Arrivata là dentro, la padrona di casa, Mici la rassicurò, le diede nuovi documenti, cibo e poi la mandò al piano superiore a dormire, ma Gina non ci riusciva, aveva troppe emozioni, pensieri e preoccupazioni e per di più sentì entrare qualcuno in casa. Era Zsuzsanna che chiedeva che Gina le fosse restituita, Mici tenne i nervi saldi e rispose con voce calma e rassicurante che la ragazza non si trovava in casa e che forse si era nascosta da qualche parte e che prima o poi sarebbe venuta fuori. Così le due donne, in un silenzio assordante, si compresero, mentre invece Gina stava origliando dal piano superiore.
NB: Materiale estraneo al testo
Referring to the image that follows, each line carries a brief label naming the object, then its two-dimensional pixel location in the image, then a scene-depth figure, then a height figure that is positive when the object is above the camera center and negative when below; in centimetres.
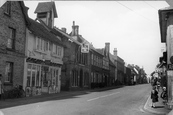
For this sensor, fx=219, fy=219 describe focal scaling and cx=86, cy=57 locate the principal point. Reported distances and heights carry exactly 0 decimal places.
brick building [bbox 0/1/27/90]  1761 +282
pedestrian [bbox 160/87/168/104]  1734 -159
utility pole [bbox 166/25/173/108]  1294 +156
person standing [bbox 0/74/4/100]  1657 -135
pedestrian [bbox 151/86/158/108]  1357 -129
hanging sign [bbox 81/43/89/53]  3463 +429
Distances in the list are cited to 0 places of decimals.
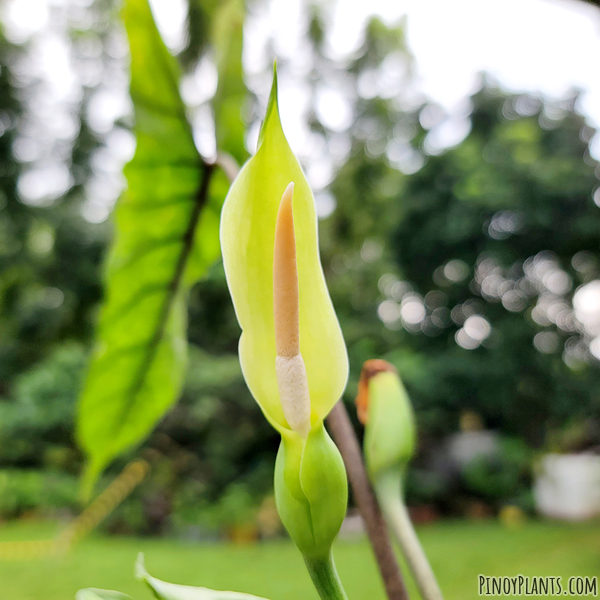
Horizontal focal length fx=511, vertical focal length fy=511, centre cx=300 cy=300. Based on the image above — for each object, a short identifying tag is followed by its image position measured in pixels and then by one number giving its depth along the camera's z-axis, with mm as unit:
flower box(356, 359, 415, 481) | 174
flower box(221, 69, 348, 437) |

A rompere nuovamente il silenzio fu uno sparo proveniente da fuori: poco dopo si sentì la porta dell’ingresso aprire e con lo stupore di tutti entrò il professore Kőnig. La diaconessa Zsuzsanna era incredula, mentre la protagonista, che era a spiare la scena da sopra era ancor di più: la ragazza non si spiegava il fatto che un uomo come lui potesse avere il permesso di entrare quando voleva in casa di Mici senza nessun problema, ma ben presto capì e rivalutò completamente l’opinione che aveva del professore.
Il preside
Il preside viene inizialmente descritto come un uomo tozzo e perpetuamente nero in volto, che sorvegliava e gestiva il collegio del Matula.
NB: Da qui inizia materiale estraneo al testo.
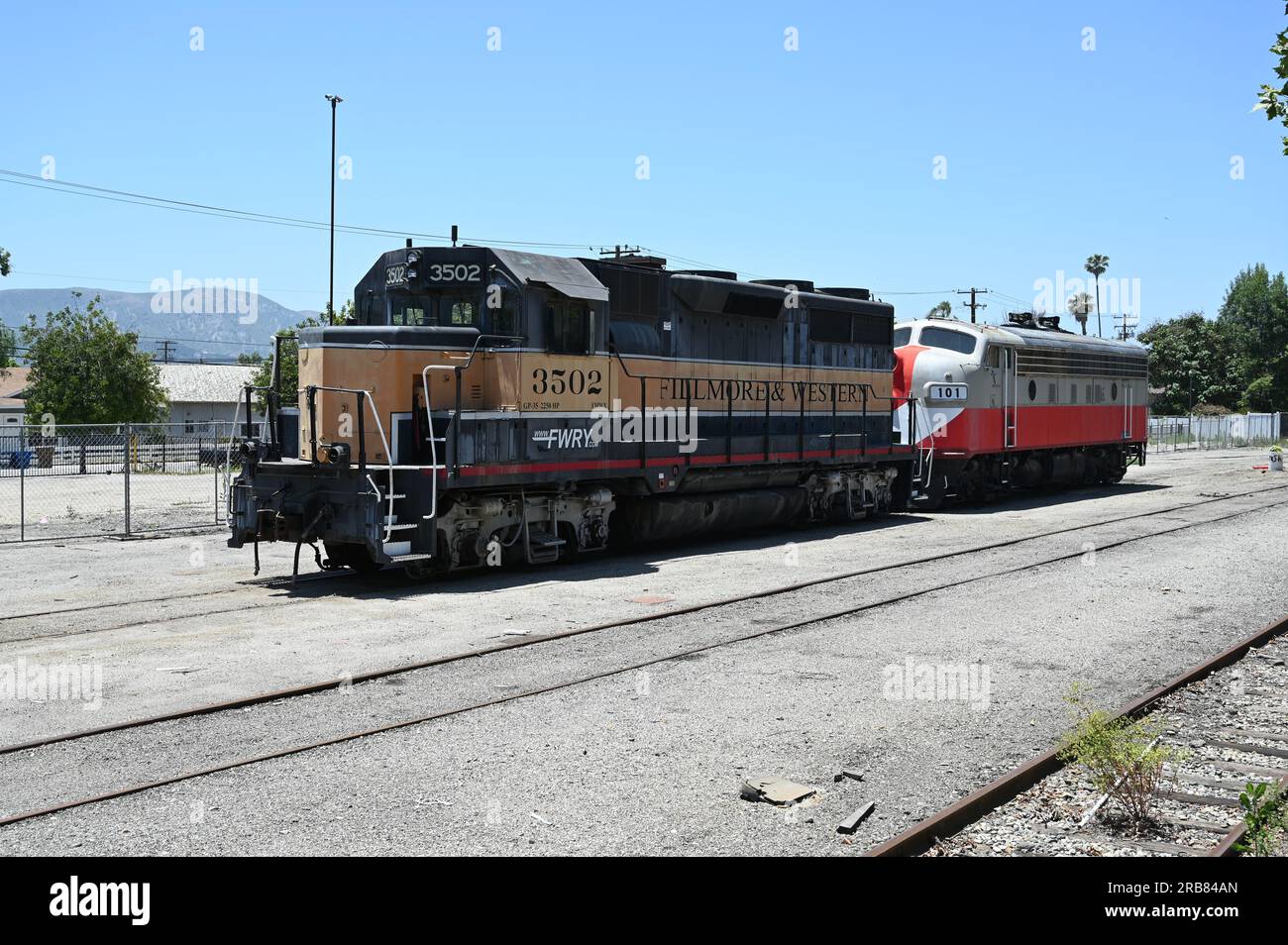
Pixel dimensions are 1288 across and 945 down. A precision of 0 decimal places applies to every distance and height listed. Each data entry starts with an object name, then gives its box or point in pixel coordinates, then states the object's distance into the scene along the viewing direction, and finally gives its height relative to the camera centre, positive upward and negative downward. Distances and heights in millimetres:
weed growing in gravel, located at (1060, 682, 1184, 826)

È descritto come un uomo severo verso le studentesse. Nel capitolo 14 viene scritta una caricatura del professore che dice: “un uomo nero in abiti neri ride risate nere, starnutisce starnuti neri, sogna sogni neri.” L’unica cosa su cui il preside era sensibile, era l’acquario con i pesci tozzi e grassi come lui. La compagna Torma nipote del preside Gedeon Torma sosteneva che se il preside si fosse beccato in fallo si sarebbe auto buttato fuori. Proprio il suo carattere così duro e severo fece sì che Gina non venisse portata via dal Matula dai soldati. Il preside fece un patto con il padre di Gina, cioè disse che per andar via dal Matula avrebbe dovuto aspettare il giorno del diploma .
Péter Kalmár
Il professore Kalmár è un uomo bello, tutte le alunne del Matula infatti ne sono innamorate, ce n'erano alcune che rubavano i gessetti usati dal professore, altre che invece attaccavano la sua iniziale del cognome sui vestiti.
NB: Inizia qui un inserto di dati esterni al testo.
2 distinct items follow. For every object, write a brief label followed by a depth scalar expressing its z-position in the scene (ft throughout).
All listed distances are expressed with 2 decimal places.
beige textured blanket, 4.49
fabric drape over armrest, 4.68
Kalmár ha un bel profilo delineato e delle nere e folte ciglia sotto a due occhi chiari e vigorosi e porta sempre una pettinatura alla moda che valorizza il colore biondo lucente dei suoi capelli. Lui è innamorato di Zsuzsanna ma a lei piace Kőnig, quindi Kalmár spesso arriva a denigrare la collega. Spiega inoltre la storia in maniera eccellente, talmente bene che le ragazze pur essendo donne avrebbero anche marciato in guerra per quanto trasmette a pieno l'amore per la patria.